> _TEXTE SOURCE_:
================

Sécurité électronique : de la dynamique

Paradoxalement, ce secteur de la sécurité privée s’affiche comme le note le rapport sur les enjeux économiques de la sécurité privée de mai dernier, «comme une filière économique essentielle pour le pays alors que des événements internationaux de grande ampleur se profilent ces prochaines années, qu’il s’agisse de la coupe du monde de rugby, qui aura lieu en 2023 en France ou encore des Jeux Olympiques de Paris prévus en 2024.» Des échéances nationales bien loin des préoccupations régionales et locales. Le quotidien des entreprises régionales de sécurité se traduit par un seul terme : incertitude ! Mais pas pour toutes, la Covid-19 et la crise sanitaire semblent avoir été un déclencheur, voire une aubaine pour les entreprises évoluant dans la sphère porteuse de la sécurité électronique. «Le premier confinement a été un déclencheur. Les entreprises ont pris véritablement conscience de l’importance stratégique de protéger réellement leurs locaux laissés vacants du fait de la non-présence de leurs collaborateurs», explique un dirigeant d’une PME régionale spécialisée dans les nouvelles technologies appliquées au secteur. «Notre secteur est très ciblé, nous sommes un métier dans le métier. Il y a encore une dizaine d’années, la sécurité humaine prévalait par rapport à la sécurité électronique. Aujourd’hui, le virage est pris et la tendance ne s’arrêtera pas. La sécurité électronique en plein développement avec la démocratisation de l’intelligence artificielle vient en complément de l’intervention humaine.» Un état de fait établi et confirmé par le rapport de la mission d’information sur les enjeux économiques de la sécurité privée. «Les activités de sécurité électronique dont le périmètre recouvre notamment la télésurveillance et l’installation des systèmes électroniques constituent le segment le plus dynamique du marché de la sécurité privée.» Les chiffres fournis dans ce rapport le corroborent. Le seul secteur de la télésurveillance affichait en 2019 près d’un milliard d’euros de CA au niveau national avec une progression constante depuis 2018 de l’ordre de 8 % tandis que le sous-secteur de l’installation des systèmes électroniques affiche les 130 M€. «La nature de ces activités et les gains de productivité technologiques expliquent la bonne santé de ces secteurs», note le rapport. La crise sanitaire semble avoir du bon, pour certains...

================

(Entrées du jeu de données)
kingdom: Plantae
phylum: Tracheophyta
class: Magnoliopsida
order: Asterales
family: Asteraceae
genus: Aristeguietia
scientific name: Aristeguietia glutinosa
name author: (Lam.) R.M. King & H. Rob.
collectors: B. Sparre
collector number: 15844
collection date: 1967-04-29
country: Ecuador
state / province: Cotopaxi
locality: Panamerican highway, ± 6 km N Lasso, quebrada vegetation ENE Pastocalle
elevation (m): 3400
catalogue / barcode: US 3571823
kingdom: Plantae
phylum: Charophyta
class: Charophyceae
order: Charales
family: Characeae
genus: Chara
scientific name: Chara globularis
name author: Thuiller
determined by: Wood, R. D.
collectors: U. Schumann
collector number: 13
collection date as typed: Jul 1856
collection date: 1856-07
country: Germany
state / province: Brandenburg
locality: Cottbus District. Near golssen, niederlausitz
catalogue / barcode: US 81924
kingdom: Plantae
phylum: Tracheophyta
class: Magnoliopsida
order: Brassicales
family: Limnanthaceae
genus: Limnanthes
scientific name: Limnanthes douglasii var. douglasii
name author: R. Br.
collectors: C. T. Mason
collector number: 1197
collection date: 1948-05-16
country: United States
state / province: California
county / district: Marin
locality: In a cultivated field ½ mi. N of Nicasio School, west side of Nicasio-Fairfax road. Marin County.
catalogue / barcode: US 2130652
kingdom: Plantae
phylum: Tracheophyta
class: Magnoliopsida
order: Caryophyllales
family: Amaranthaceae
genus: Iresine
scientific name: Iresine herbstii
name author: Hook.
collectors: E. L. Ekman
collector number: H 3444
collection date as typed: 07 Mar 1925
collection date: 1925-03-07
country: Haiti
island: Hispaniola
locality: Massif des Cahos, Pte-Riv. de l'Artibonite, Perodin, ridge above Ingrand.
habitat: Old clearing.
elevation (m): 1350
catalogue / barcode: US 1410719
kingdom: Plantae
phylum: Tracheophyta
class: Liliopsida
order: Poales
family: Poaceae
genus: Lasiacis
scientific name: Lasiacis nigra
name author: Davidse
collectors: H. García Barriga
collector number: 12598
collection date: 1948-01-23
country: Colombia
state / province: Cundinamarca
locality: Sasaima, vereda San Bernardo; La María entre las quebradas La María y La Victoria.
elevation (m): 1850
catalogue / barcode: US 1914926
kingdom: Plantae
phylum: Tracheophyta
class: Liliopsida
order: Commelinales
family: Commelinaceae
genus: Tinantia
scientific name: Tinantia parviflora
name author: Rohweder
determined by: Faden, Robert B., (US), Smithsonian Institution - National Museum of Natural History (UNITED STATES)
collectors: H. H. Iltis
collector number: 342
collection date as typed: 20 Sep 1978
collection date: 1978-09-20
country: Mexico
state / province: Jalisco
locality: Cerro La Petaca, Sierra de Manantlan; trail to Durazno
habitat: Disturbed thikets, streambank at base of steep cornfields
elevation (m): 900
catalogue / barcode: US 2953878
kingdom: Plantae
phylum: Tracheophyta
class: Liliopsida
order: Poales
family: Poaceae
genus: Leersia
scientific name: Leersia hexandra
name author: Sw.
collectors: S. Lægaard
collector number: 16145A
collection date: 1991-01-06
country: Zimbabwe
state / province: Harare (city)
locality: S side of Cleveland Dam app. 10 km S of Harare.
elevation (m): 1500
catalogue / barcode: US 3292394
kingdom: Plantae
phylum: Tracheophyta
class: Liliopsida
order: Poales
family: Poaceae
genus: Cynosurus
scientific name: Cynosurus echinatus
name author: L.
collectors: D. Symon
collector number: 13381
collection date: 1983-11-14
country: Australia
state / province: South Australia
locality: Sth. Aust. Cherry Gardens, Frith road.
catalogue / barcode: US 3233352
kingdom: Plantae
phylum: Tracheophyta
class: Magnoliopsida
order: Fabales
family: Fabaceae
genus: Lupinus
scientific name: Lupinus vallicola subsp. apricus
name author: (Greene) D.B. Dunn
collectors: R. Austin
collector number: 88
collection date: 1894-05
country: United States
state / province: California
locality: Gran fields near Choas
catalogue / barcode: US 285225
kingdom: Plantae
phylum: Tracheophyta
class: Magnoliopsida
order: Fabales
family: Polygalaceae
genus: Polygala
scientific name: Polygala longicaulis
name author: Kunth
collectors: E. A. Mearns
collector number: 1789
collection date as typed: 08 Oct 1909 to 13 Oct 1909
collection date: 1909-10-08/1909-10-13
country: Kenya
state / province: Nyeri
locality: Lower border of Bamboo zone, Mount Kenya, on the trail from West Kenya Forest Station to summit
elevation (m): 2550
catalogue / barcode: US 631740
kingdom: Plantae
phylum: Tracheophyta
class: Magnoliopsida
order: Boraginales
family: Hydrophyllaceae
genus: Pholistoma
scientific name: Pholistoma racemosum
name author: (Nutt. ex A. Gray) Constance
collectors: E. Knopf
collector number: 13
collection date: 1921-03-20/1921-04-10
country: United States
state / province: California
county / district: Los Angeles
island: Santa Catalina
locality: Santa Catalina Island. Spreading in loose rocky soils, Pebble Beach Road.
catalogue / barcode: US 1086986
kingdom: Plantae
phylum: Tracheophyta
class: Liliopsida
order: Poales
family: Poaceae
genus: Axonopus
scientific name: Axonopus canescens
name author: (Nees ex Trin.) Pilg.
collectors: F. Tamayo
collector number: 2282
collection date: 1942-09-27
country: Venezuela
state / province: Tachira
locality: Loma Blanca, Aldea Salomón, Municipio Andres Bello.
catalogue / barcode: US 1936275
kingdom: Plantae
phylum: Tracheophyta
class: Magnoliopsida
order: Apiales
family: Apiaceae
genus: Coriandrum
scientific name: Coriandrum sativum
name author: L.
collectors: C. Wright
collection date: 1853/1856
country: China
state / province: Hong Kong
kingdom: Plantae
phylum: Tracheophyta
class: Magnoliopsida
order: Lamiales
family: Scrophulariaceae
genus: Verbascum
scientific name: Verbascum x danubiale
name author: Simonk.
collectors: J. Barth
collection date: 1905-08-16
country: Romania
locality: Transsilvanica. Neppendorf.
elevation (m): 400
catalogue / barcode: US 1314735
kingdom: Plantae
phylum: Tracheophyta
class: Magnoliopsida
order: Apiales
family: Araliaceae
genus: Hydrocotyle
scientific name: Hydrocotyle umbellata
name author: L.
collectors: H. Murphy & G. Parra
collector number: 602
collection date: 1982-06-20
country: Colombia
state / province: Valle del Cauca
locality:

================

> _ACTIVITÉS PROPOSÉES_:
a: Répondez à ces questions d'après l'extrait sur la sécurité électronique.
(i) Quels événements internationaux le rapport mentionne-t-il, et en quelle année chacun doit-il avoir lieu ?
(ii) D'après le dirigeant de PME, quelle forme de sécurité prévalait il y a une dizaine d'années ?
(iii) Quel chiffre d'affaires le secteur de la télésurveillance affichait-il en 2019 au niveau national ?
b: Indiquez si chaque affirmation concorde avec l'extrait sur la sécurité électronique, puis citez les mots qui le montrent.
(i) Le premier confinement est présenté comme un déclencheur.
(ii) L'installation des systèmes électroniques affiche un chiffre d'affaires supérieur à celui de la télésurveillance.
(iii) Selon le dirigeant, la sécurité électronique remplace l'intervention humaine.

> _CORRIGÉ_:
a:
(i) La coupe du monde de rugby, en 2023 en France, et les Jeux Olympiques de Paris, en 2024.
(ii) La sécurité humaine prévalait par rapport à la sécurité électronique.
(iii) Près d'un milliard d'euros.

b:
(i) Oui : « Le premier confinement a été un déclencheur. »
(ii) Non : « Le seul secteur de la télésurveillance affichait en 2019 près d’un milliard d’euros de CA au niveau national » et « le sous-secteur de l’installation des systèmes électroniques affiche les 130 M€ ».
(iii) Non : « vient en complément de l’intervention humaine ».